Just how large is China’s wipes market? According to market tracker Euromonitor International, in 2008 retail sales of facial cleansing wipes tallied $6.2 million in China, growing at an average rate of 10% annually since 2003 with a total percentage growth of 61.5% from 2003 to 2008. The biggest boost in sales came from the disposable paper products industry where personal wipes reached $155.9 million in retail sales in 2008, rising 129.4% since 2003. According to a Euromonitor spokesman, “This shows a large increase in Chinese consumers purchasing personal wipes such as Johnson & Johnson’s or Hearttex wipes.”
Euromonitor International predicts this segment of the wipes industry to continue its sales climb with forecasted sales reaching $226.9 million in 2013. The personal wipes sector comprises 98.7% of the disposable wipes industry. The wipes market for disposable paper products reached $157.8 million in 2008, rising $89.4 million since 2003, with an increase of 130.7% from 2003 to 2008, at an annual average percentage increase of 18.2%. Euromonitor is predicting value sales to increase to $230.2 million in 2013.
Eugene Dai, president and general manager of consultancy Eugene Dai Co., Ltd., Shanghai, China, agreed that there is rapid growth in the Chinese wipes market. He attributed growth to the fact that the population is getting wealthier, and people are seeking “a better living environment.”
While it is easy to identify the top players in the U.S. wipes market, Dai said that is not the case in China. The main producers of wipes in China are located in the provinces ofGuang-Dong, Fu-Jian, ZheJiang, Jiang-Su and Hubei.
“There are so many producers that it is difficult to say who is the top player. Since the market is huge and the applications are different, some producers are good in some markets but not so strong in another market. There are many middle (size) and small factories too. There is not yet a really big size manufacturer leading the market. There appears to be no shortage of trends in China’s wipes industry.

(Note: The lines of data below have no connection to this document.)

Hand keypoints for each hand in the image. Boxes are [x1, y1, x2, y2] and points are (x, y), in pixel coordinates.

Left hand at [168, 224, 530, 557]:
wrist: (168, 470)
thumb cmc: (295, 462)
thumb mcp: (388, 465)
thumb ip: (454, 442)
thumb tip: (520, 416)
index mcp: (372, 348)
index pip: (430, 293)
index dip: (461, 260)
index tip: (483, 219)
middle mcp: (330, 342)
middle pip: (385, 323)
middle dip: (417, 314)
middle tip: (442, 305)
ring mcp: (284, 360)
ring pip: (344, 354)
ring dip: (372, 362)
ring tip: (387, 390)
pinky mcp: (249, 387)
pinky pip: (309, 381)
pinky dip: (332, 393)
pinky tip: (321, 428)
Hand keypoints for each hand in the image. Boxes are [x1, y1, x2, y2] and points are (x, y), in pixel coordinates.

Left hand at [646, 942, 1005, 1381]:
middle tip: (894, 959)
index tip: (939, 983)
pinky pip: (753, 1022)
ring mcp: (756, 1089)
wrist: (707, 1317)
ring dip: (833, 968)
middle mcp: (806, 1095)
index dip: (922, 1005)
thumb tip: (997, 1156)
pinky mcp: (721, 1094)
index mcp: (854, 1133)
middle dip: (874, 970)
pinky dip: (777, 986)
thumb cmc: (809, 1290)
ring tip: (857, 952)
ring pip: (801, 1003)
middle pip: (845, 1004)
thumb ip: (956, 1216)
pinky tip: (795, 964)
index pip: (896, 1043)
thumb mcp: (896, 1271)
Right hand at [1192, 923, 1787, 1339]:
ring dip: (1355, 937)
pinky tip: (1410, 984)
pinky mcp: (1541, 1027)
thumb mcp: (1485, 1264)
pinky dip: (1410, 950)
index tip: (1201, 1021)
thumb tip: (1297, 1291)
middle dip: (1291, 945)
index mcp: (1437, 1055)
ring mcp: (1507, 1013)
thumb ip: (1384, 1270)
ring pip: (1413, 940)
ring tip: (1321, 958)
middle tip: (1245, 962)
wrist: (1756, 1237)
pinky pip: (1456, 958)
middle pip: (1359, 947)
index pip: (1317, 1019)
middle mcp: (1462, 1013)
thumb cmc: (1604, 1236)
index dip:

“The use of finer fiber in this field will be possible, but due to micro-fiber production in China it is not yet mature. The imported fiber costs are too high,” Mr. Dai continued.
Acknowledging that spunlace nonwovens are beneficial for producing wipes products only when the technology is up to snuff, Mr. Dai said from a cost savings perspective, locally made spunlace equipment has many problems. He predicted that the wipes market will enjoy better growth in the future, after spunlace technology becomes “more stable on quality,” thanks to the construction of more sophisticated spunlace equipment in the country.
Finally, Dai said the wipes market and applications for wipes are poised for growth. “Many people are forecasting the future expansion of this market. It will be bigger, possibly 10 times larger than its present size. Applications for wipes are growing fast in the following areas: electronic appliance production, filtration and cleaning, laboratory, restaurant, hotel, medical, household, auto, precision instruments and furniture. New market studies are underway. Environmental protection is a future area and dissolving ability after usage is also a main concern,” said Mr. Dai.
One company which is poised for growth, despite several obstacles, in the wipes market is Feixiang Nonwoven Products Co. According to Zhao Yunxiang, general manager, the past decade has culminated in the opening of four workshops. The firm employs 300 workers and has posted $30 million in annual sales. Despite this past success,orders have declined 20% in recent months. Still, Mr. Yunxiang is optimistic and he hasn’t trimmed his roster of employees. “We are confident about the nonwovens industry,” he explained.
Wipes manufacturer PowerTex Nonwovens Co. Ltd., located in Hangzhou, China, has set its sights on carving out a profitable niche in the nonwovens market with an ecofriendly product. PowerTex’s wiping cloth, Eco-Wipe, is a spunlace wiping cloth that is manufactured using 100% recycled fibers that have been harvested from the garment industries’ cast-offs and nonwoven fabric trim waste.
“The blending of these materials gives the fabric unique properties of strength, softness, and absorbency achieved through the combination of polyfiber, cotton, and viscose,” said Yu Fuchao, PowerTex Nonwovens’ president and senior engineer.
PowerTex Nonwovens, which exports all of its wipes to the western market has two needlepunch lines, two spunlace lines and a converting operation.Mr. Fuchao explained that the company developed a specially designed spunlace process system that has a newly developed fiber recycle web-forming water entanglement filtration system. “When we developed the new generation of wipe products, the wipes’ cost dropped more than 15% while maintaining the same performance as regular products,” said Mr. Fuchao.
It seems the next several years will be crucial to China’s development into a major nonwovens market. With major spunlace investment—including new lines from Rieter Perfojet and Fleissner ongoing, surely wipes makers—like Mr. Yunxiang—have a reason to be bullish about the future.
“It is a growing industry and will be one of the most profitable in the near future,” he said.